Ultimately, what doctors, nurses, and researchers on the ground came back to over and over again is the need to foster trust within these communities. In the engagement meetings Wilkins held around the country, people were most concerned about privacy and trust. "There is, in general, a lack of trust in the government, and that was a year ago," she said. "Certainly, some of the more recent policies and decisions aren't fostering trust among vulnerable, disadvantaged, and immigrant communities."

People in these meetings asked who would have access to their data, if the government would own their data, and what the government could do with their information. For example, could the government use it to track them? Could it be used to discriminate against them or be used in legal proceedings?

When researchers approach people about participating in genetic studies, it's not uncommon for them to refuse, citing some of these same fears. And while current laws do limit who can access an individual's health data, a Republican-sponsored bill making its way through the House, H.R. 1313, has many groups worried that it would leave people more vulnerable to genetic discrimination in the workplace. If this bill passes, it could hurt recruitment in genetic research studies, like PMI, some experts have said. 

Given all these considerations and challenges, Yu couldn't help but wonder if this is the right time for the PMI, and whether the project's laudable goals were feasible in the current political climate.

Cuellar, however, urged the NIH to push ahead. "I think it's the right time. If anything, this needed to be done yesterday," she said. "We need to do it because it's difficult."

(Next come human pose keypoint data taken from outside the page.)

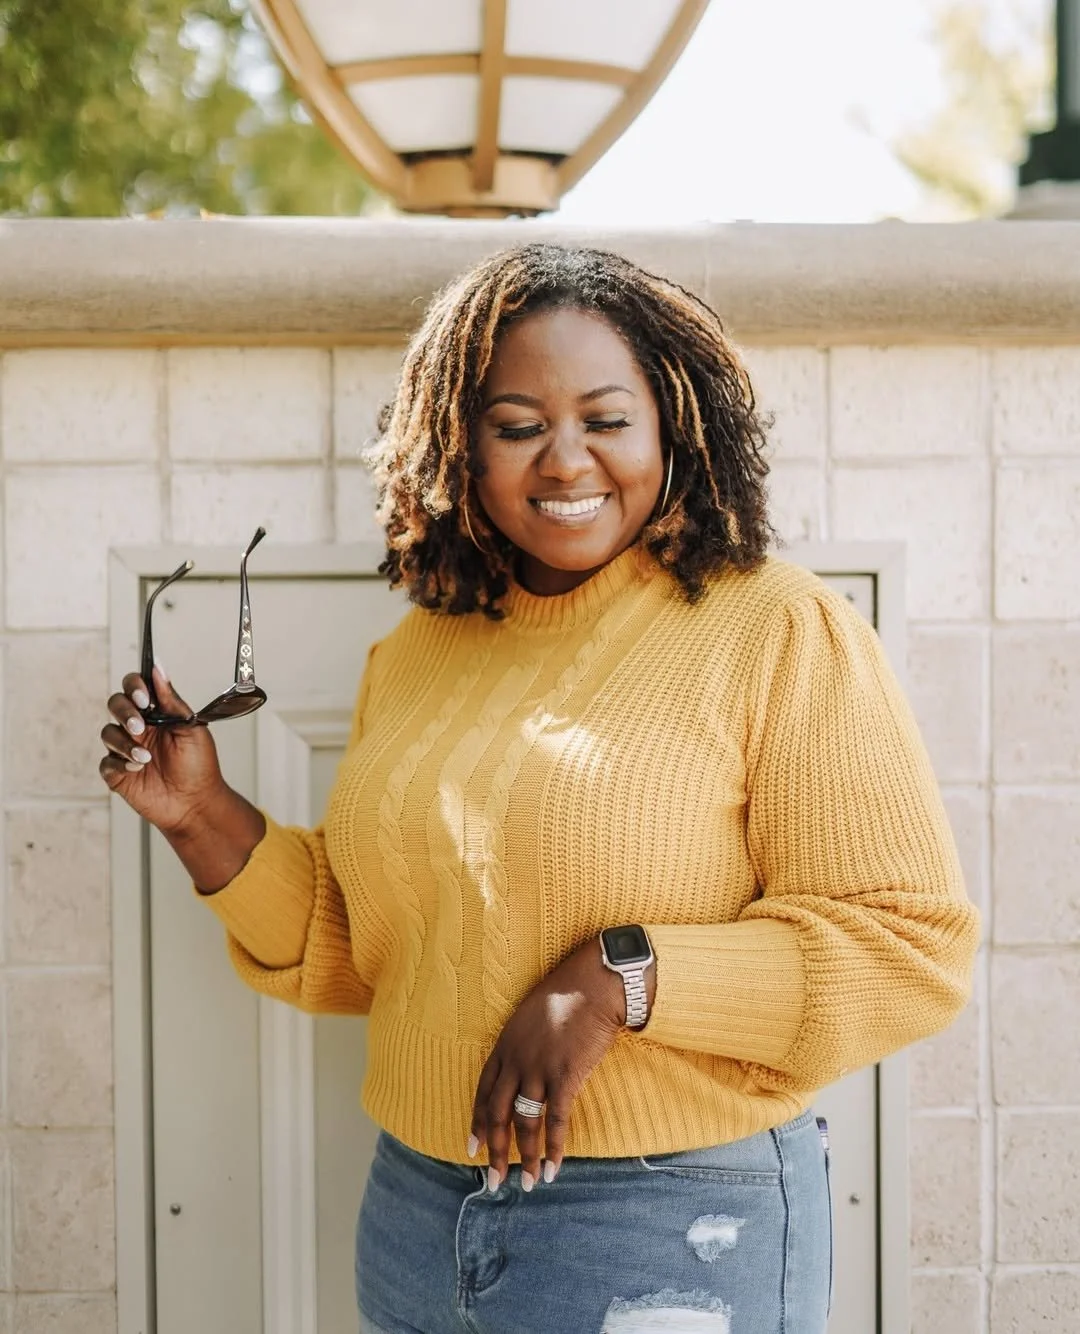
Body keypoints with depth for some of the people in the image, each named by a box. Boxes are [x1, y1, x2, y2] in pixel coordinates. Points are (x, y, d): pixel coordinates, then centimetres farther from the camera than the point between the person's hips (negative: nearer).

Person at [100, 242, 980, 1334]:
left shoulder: (780, 635, -11)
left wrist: (625, 975, -23)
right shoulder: (414, 658, 7)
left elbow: (914, 945, -15)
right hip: (415, 1212, 6)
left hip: (676, 1240, -5)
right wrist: (206, 819, -1)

Cuellar is not alone in thinking the PMI may be able to reach these communities. A positive example comes from Englewood, an economically downtrodden community in Chicago's South Side where Whole Foods opened a branch last fall.

Ahead of it's opening, there was much debate about whether locals would frequent a grocery store many think of as a high-end establishment. But that Whole Foods — part of the $20 million Englewood Square Project funded through city subsidies, a federal tax credits program launched by President Bill Clinton, and $500,000 in crowdfunding — has attempted to become a resource for the neighborhood by offering lower priced items and selling products from local vendors.

"Turns out we're so happy, because that is also near one of our clinics," said Robert Winn, associate vice chancellor for community-based practice and director of the University of Illinois Cancer Center, at the NIH workshop. 

Winn is part of the Illinois-based healthcare provider consortium that will be recruiting participants within the PMI. As a result of the Whole Foods and other initiatives, he said there has been "movement around the political folks and the community folks" about participating in the project. "So, there is hope," Winn said.